Everybody digs Bill Evans, particularly the Berlin Film Festival.
The Irish-UK biopic on the jazz legend took the Silver Bear for director Grant Gee on Saturday night, his feature film debut impressing a jury headed by German director Wim Wenders as much as critics and audiences.
Gee took to the stage at a gala event looking amused – and torn – by his glittering prize for Everybody Digs Bill Evans. “Well this is lovely, also slightly lonesome,” he said.
He explained to the audience how most of the cast and crew were at the Dublin International Film Festival screening.
Backed largely by Screen Ireland, Gee said his feature film debut had been made “quite easy really” because of the talented cast and crew – with even the Irish weather cooperating.
Anders Danielsen Lie (at the piano) as Bill Evans in a scene from Everybody Digs Bill Evans. Photograph: Cowtown Pictures/Hot Property BE
“We made a bit of New York and a bit of Florida in the late spring in west Cork, against all the odds,” he said.
Ilker Çatak’s Yellow Letters won the Golden Bear at the 76th edition of the Berlinale.
German actor Sandra Hüller won the Silver Bear for best leading performance for her role in Rose. Lance Hammer’s Queen at Sea won the Silver Bear Jury Prize as well as best supporting performance for Anna Calder-Marshall and Tom Courtenay.
The moody and mysterious biopic of Evans – who rose to fame playing with Miles Davis – is shot largely in black-and-white.

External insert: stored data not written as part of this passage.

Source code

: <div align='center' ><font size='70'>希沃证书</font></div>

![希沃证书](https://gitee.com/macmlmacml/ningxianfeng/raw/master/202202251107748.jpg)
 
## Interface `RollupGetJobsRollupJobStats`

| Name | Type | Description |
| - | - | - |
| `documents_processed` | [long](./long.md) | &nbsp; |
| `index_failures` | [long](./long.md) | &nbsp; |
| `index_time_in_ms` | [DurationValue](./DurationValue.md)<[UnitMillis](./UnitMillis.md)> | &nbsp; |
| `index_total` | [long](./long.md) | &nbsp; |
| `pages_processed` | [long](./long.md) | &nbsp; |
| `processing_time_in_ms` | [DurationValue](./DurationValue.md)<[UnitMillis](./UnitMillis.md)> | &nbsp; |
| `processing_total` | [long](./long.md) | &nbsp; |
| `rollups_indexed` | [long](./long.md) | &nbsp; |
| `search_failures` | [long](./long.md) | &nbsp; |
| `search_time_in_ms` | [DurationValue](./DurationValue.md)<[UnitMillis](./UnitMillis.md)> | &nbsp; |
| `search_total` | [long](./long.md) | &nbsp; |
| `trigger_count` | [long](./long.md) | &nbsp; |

At the film’s heart is a mesmerising turn from Anders Danielsen Lie as the introverted, heroin-using jazz pianist in a slow-burn performance that tips into self-immolation.
Director Gee thanked Danielsen Lie for giving “a lot of himself” in his performance.
Gee also singled out producer Janine Marmot of Hot Property Films for her “immense tenacity”, persevering with the production for a decade after optioning the novel Intermission by Welsh writer Owen Martell.
Northern Irish actor Valene Kane at a press conference for Everybody Digs Bill Evans during the Berlin Film Festival. Photograph: Fabian Sommer/EPA
The elegant, minimalist screenplay from Adam and Paul writer Mark O’Halloran plots a tragic decline once described by a friend of Evans as ”the longest suicide in history”.
Newry native Valene Kane delivers an intense yet fragile performance as Evans’s tragic on-off girlfriend, and fellow heroin user, Ellaine Schultz.
Laurie Metcalf and Bill Pullman give career-best supporting performances as the musician’s puzzled parents.
At the height of his fame, Evans deconstructed Leonard Bernstein showtunes to their harmonic bones while retaining their musical essence.
Director Grant Gee succeeds in the other direction, reconstituting a plausible essence of Evans the person without betraying the musician he hid behind.
Berlinale Festival director Tricia Tuttle, Alan Maher, Bill Pullman, Janine Marmot, Barry Ward, Valene Kane, Grant Gee, Mark O’Halloran, Anders Danielsen Lie, Katie McGrath, Albert Berger and guests attend the Everybody Digs Bill Evans premiere during the Berlin Film Festival. Photograph: Arturo Holmes/Getty Images
Film industry bible Variety said the “nimble, restrained but quietly plangent” film elicits “considerable beauty and feeling”.
Like Wenders and Gee on Saturday night, Variety singled out cinematographer Piers McGrail’s striking monochrome cinematography for boosting the dramatic appeal, allowing “Ireland’s County Cork . . . stand in for both New York City and costal Florida”.
The Hollywood Reporter praised the feature for its “artful direction, nimble structure, visual richness and impeccable performances” that delivered “something full-bodied, compelling and deeply affecting, its melancholy beauty lingering long after the end credits roll”.
Indiewire drew attention to how the film shrugged off music biopic cliches for a tight focus on the contradictions and countervailing forces on one period of Evans’s life: “It’s a riff, played with real skill, lingering on dissonance rather than release.”
Screen Daily said watching Everybody Digs Bill Evans “is a little like being in a darkroom and seeing the image of a creative artist gradually emerge”.
For Danielsen Lie, Evans remained a mystery even after bringing him to life on-screen.
“There’s this big contrast between the order, the classicism, the refinement, the pureness of his art,” he said, “and the total chaos of his life. And he was kind of constantly rationalising his own problems.”
Danielsen Lie said he was “so happy and proud” of a film which, he added, Gee did “such a wonderful job directing”.
Producer Marmot said the entire team were “overwhelmed and thrilled”.
“Every independent film is a combination of will power and patchwork funding,” she said, “and we’re enormously grateful to our funders.”
Fellow producer Alan Maher called the film’s selection in Berlin an “incredible honour”.
He added: “We’re also deeply grateful to Fís Éireann/Screen Ireland, whose support was instrumental in bringing this film to fruition.”